Nachfolger von Ohsawa sind weniger radikal. Sein Landsmann Michio Kushi etwa empfiehlt eine ausgewogenere Aufteilung von Getreide und Gemüse, lässt Rohkost sowie Desserts zu und erlaubt zu besonderen Anlässen auch mal einen Schluck Alkohol. Der Amerikaner Steven Acuff indessen fügt seinem Diätplan Eier hinzu, um dem bei makrobiotischer Ernährungsweise oft beklagten Mangel an Vitamin B12 beizukommen. Dies ist bedeutsam für die Zellteilung, die Blutbildung und das Nervensystem.

Kind isst Rohkost
Fotolia.com/Monkey Business Images

Trotz aller Unterschiede, Grundlage der modernen Makrobiotik ist das taoistische Prinzip von Yin und Yang, von – vereinfacht gesagt – gegensätzlichen Kräften, die einander bedingen und somit in der Welt eine Einheit bilden. Diese Gegensätzlichkeit liegt auch bei Lebensmitteln vor. Während einige mehr Yin enthalten, sind andere ausgesprochen Yang. Hier sollte die Balance bewahrt bleiben, wie übrigens in allen anderen Lebensbereichen auch.
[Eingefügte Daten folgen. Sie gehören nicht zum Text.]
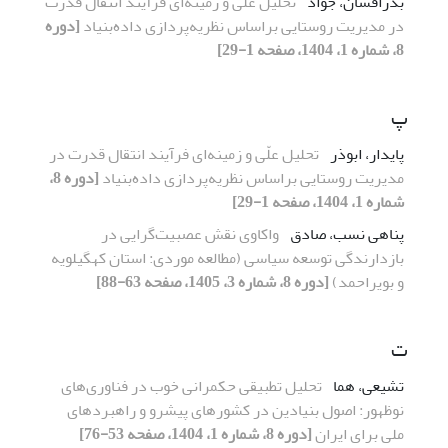
بذرافشان، جواد
تحلیل علّی و زمینه‌ای فرآیند انتقال قدرت
در مدیریت روستایی براساس نظریه‌پردازی داده‌بنیاد
[دوره
8، شماره 1، 1404، صفحه 1-29]
پ
پایدار، ابوذر
تحلیل علّی و زمینه‌ای فرآیند انتقال قدرت در
مدیریت روستایی براساس نظریه‌پردازی داده‌بنیاد
[دوره 8،
شماره 1، 1404، صفحه 1-29]
پناهی نسب، صادق
واکاوی نقش عصبیت‌گرایی در
بازدارندگی توسعه سیاسی
(مطالعه موردی: استان کهگیلویه
و بویراحمد)
[دوره 8، شماره 3، 1405، صفحه 63-88]
ت
تشیعی، هما
تحلیل تطبیقی حکمرانی خوب در فناوری‌های
نوظهور: اصول بنیادین در کشورهای پیشرو و راهبردهای
ملی برای ایران
[دوره 8، شماره 1، 1404، صفحه 53-76]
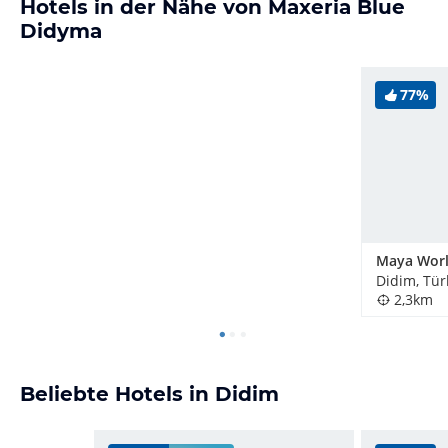
Hotels in der Nähe von Maxeria Blue
Didyma
77%
Didim, Tür
2,3km
Beliebte Hotels in Didim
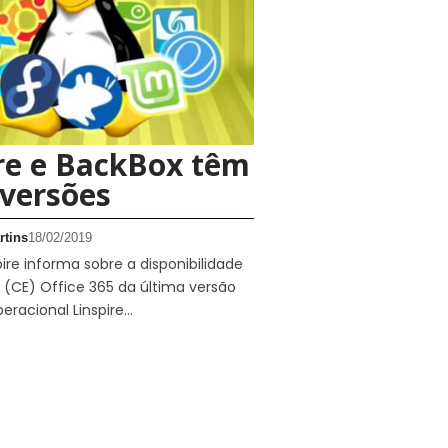
re e BackBox têm
versões
rtins
18/02/2019
pire informa sobre a disponibilidade
 (CE) Office 365 da última versão
eracional Linspire…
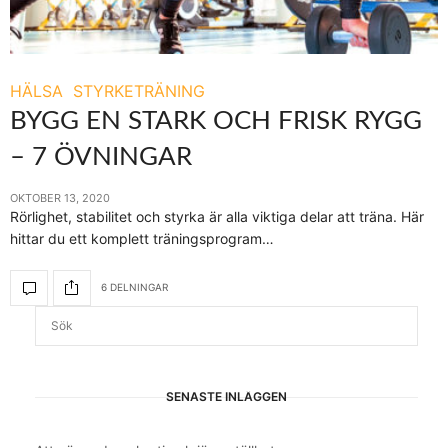
HÄLSA
STYRKETRÄNING
BYGG EN STARK OCH FRISK RYGG
– 7 ÖVNINGAR
OKTOBER 13, 2020
Rörlighet, stabilitet och styrka är alla viktiga delar att träna. Här
hittar du ett komplett träningsprogram…
6 DELNINGAR
SENASTE INLÄGGEN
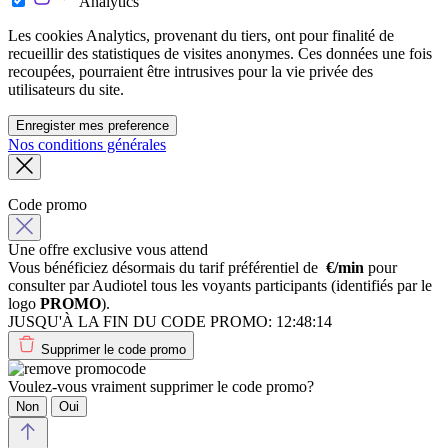
Analytics
Les cookies Analytics, provenant du tiers, ont pour finalité de
recueillir des statistiques de visites anonymes. Ces données une fois
recoupées, pourraient être intrusives pour la vie privée des
utilisateurs du site.
Enregister mes preference
Nos conditions générales
Code promo
Une offre exclusive vous attend
Vous bénéficiez désormais du tarif préférentiel de
€/min
pour
consulter par Audiotel tous les voyants participants (identifiés par le
logo
PROMO
).
JUSQU'À LA FIN DU CODE PROMO:
12:48:14
Supprimer le code promo
Voulez-vous vraiment supprimer le code promo?
Non
Oui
Nun ist aber nicht allein die Balance von Yin und Yang ausschlaggebend. Wer sich nach neuen Erkenntnissen makrobiotisch ernähren und Mangelerscheinungen vorbeugen möchte, tut gut daran, sich individuell vom Ernährungsmediziner beraten zu lassen. „Die Makrobiotik ist keine Ernährungsform, sondern eine Lebensform, deren Gesetzmäßigkeiten die Ernährung folgt“, sagt Maktrobiotik-Expertin Imke Lamberts aus Hamburg. „Insofern hängt der Speiseplan von Lebenssituation, Geschlecht, Beruf, Herkunftsregion und so weiter ab. Um seinen Eiweißbedarf zu decken, empfiehlt sich  für den durchschnittlichen Mitteleuropäer neben Hülsenfrüchten und Tofu zwei bis dreimal die Woche Fisch und gelegentlich auch mal Fleisch.“

Makrobiotische Kost ist also keine rein vegetarische Angelegenheit, wohl aber sollte alles aus biologischem Anbau stammen. Und noch eines: Da sich auf ernährungswissenschaftlicher Seite die Erkenntnisse ständig ändern, ist es ratsam, sich auch ständig auf dem Laufenden zu halten.